In practical use, the difference emerges not just in brightness but also in process reliability, packaging stability, and end-user safety. Every year, we visit downstream processors—paint mixers, plastics compounding lines, and print shops—gathering detail on the actual behavior of our pigments under dozens of different conditions. That onsite experience loops quickly back into plant operations. Flake greying, gassing on the paint line, or pigment dropout in storage—all common headaches—get addressed at our formulation bench, rather than leaving clients to deal with trial and error.
Handling bulk shipment is another real-world issue. Moisture can accelerate corrosion; mishandling can destroy flake morphology. Over time, we upgraded packaging to barrier-lined paper or metal containers, limiting exposure and preventing inter-grain abrasion in transit. Practical feedback from clients has also pushed us to improve anti-static lining and reduce dust-off, supporting both workplace air quality and easier pigment transfer on busy factory floors.
Some pigment suppliers offer “drop-in” silver grades excelling on paper but falling short in processing. Our emphasis on application-adapted particle grading, controlled surface chemistry, and in-person technical service keeps us connected to how the pigment actually runs. Silver effect from ultra-flat METALURE® flakes stands out in automotive parts, where deep mirror reflection is a must. Larger series like SILVERSHINE® bring durability in paints and plastics for construction and packaging, holding up against UV exposure and routine physical wear.
In production, we hold pigment reserves under inert conditions, so every delivery ships with optimal brightness and minimal risk of color shift. Even after extensive storage, the finished effect holds true in application, tested and confirmed by multiple layers of batch control. Our on-site support team, drawn from the same group that engineers the product, provides customer guidance not from a script, but from years of seeing what works under the pressure of real deadlines and variable raw material lots.
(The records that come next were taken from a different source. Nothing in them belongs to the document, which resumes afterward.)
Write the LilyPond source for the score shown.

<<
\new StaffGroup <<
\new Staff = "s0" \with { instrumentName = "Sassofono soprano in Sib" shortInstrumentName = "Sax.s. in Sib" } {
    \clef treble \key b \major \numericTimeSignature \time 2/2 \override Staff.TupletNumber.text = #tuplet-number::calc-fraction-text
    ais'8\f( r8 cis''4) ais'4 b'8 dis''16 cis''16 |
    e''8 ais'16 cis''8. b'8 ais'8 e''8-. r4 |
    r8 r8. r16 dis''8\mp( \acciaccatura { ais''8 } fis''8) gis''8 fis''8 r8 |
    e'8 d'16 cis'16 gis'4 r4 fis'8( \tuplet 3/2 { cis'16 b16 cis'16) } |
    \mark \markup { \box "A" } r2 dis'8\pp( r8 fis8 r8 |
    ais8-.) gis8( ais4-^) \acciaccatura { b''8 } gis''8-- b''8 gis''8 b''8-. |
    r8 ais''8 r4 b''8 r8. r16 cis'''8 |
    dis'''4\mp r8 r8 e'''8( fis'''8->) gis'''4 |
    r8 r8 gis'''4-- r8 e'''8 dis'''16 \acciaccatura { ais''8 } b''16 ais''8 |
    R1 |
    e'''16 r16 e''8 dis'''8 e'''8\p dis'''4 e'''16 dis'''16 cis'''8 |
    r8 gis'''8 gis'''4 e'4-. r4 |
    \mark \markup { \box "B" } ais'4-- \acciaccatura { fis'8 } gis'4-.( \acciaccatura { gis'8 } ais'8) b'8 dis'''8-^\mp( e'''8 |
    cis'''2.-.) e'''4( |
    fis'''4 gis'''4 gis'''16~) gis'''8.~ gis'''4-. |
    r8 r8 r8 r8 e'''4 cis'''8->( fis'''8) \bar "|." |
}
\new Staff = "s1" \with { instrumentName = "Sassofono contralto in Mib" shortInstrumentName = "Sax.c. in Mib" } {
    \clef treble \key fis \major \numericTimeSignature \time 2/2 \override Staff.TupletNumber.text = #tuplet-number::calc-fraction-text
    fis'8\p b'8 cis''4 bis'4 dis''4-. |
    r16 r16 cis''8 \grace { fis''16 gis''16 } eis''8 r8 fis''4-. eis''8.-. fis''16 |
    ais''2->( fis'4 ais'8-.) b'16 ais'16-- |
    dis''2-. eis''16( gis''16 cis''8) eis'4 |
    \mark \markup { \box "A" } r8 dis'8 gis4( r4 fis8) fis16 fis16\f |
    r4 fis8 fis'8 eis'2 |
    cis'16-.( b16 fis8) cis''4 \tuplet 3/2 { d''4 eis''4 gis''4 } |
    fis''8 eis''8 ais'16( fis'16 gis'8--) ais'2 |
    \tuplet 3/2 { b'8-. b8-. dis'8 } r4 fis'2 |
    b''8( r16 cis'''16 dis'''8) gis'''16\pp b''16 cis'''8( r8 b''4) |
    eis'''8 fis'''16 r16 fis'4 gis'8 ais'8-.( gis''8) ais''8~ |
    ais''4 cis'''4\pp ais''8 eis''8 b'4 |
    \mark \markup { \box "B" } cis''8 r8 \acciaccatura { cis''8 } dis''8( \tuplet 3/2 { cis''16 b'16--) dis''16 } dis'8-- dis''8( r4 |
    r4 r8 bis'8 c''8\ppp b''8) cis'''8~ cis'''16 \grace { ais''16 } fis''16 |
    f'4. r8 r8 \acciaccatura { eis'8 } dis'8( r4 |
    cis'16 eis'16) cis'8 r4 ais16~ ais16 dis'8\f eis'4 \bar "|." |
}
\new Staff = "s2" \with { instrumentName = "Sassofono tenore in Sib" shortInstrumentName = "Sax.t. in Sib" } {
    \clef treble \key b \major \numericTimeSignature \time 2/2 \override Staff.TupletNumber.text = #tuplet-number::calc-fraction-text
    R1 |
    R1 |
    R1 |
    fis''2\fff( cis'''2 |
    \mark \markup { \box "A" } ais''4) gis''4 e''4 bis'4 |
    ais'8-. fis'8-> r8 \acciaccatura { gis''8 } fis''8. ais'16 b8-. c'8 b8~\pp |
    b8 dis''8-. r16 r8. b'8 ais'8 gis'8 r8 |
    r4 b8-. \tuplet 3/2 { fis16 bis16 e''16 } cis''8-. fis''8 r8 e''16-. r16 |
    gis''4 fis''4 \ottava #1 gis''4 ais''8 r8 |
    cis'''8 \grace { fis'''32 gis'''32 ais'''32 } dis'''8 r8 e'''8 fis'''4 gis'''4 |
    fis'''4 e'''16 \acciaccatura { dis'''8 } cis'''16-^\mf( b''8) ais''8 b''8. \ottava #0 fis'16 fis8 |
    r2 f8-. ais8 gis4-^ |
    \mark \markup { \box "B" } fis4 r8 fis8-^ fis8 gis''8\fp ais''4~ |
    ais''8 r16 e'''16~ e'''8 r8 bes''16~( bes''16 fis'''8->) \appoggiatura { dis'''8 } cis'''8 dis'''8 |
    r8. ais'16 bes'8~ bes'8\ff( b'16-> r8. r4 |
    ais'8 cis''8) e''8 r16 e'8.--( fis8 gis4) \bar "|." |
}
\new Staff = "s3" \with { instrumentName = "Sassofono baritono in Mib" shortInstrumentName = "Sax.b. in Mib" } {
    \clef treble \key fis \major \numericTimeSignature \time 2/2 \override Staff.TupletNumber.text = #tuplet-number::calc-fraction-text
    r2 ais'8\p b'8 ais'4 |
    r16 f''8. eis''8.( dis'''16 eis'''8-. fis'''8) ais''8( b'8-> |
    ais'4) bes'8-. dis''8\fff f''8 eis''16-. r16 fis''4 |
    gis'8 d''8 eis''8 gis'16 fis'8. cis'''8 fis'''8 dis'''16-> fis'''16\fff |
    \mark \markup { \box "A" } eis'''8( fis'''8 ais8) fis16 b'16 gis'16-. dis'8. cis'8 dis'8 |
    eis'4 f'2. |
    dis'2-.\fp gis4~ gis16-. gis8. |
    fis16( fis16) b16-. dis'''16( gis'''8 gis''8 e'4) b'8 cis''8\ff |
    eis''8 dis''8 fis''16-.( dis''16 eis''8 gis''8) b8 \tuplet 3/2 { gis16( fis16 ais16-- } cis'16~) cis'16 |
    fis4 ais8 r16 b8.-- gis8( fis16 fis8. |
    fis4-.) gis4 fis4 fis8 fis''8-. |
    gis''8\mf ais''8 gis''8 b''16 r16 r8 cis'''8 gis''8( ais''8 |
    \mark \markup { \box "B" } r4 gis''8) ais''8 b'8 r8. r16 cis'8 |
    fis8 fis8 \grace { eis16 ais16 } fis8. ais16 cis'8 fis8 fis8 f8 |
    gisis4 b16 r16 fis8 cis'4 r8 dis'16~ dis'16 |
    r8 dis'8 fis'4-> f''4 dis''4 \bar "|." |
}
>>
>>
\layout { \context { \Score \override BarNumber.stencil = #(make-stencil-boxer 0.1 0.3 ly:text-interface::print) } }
Over years of feedback, direct site visits, and trials with leading manufacturers, we have improved silver pigment with each cycle. Demands for specialty effects in plastic, ink, and coating markets continue to rise, requiring ongoing investment in people, tools, and surface science. The direct voices of workers who manage a batch each week play as much of a role as the raw analytics and technical literature.
Every facility director or machine operator who tries our pigments deals with practical problems—quicker machine cleanout, fewer sedimentation issues, a reduction in paintwork recalls. Our response never rests on a general promise. We ship, test, and consult until the process works smoothly, and the visual impact matches exactly what the designer or production manager specified at the beginning.
Trends embrace eco-friendly and visibly striking finishes, so our continuous improvement efforts now focus on reducing resin and solvent dependency, while boosting brilliance and limiting metal content. Scaling these changes from pilot plant to full industrial run brings its own learning curve, which we share openly with clients who bet their own brand reputation on dependable, repeatable appearance and performance.
At Eckart, we see the journey of metallic effect pigment from raw aluminum block to shimmering final product, with each step refined through both technical accuracy and hands-on knowledge. Decades of trial, error, and success in the plant push us to supply pigments that not only look great, but that consistently meet real-world production demands. That approach can’t be replicated with off-the-shelf solutions or distant trading operations. The values behind our pigments reflect not just chemistry, but the lived experience of those who produce them—batch by batch, day after day.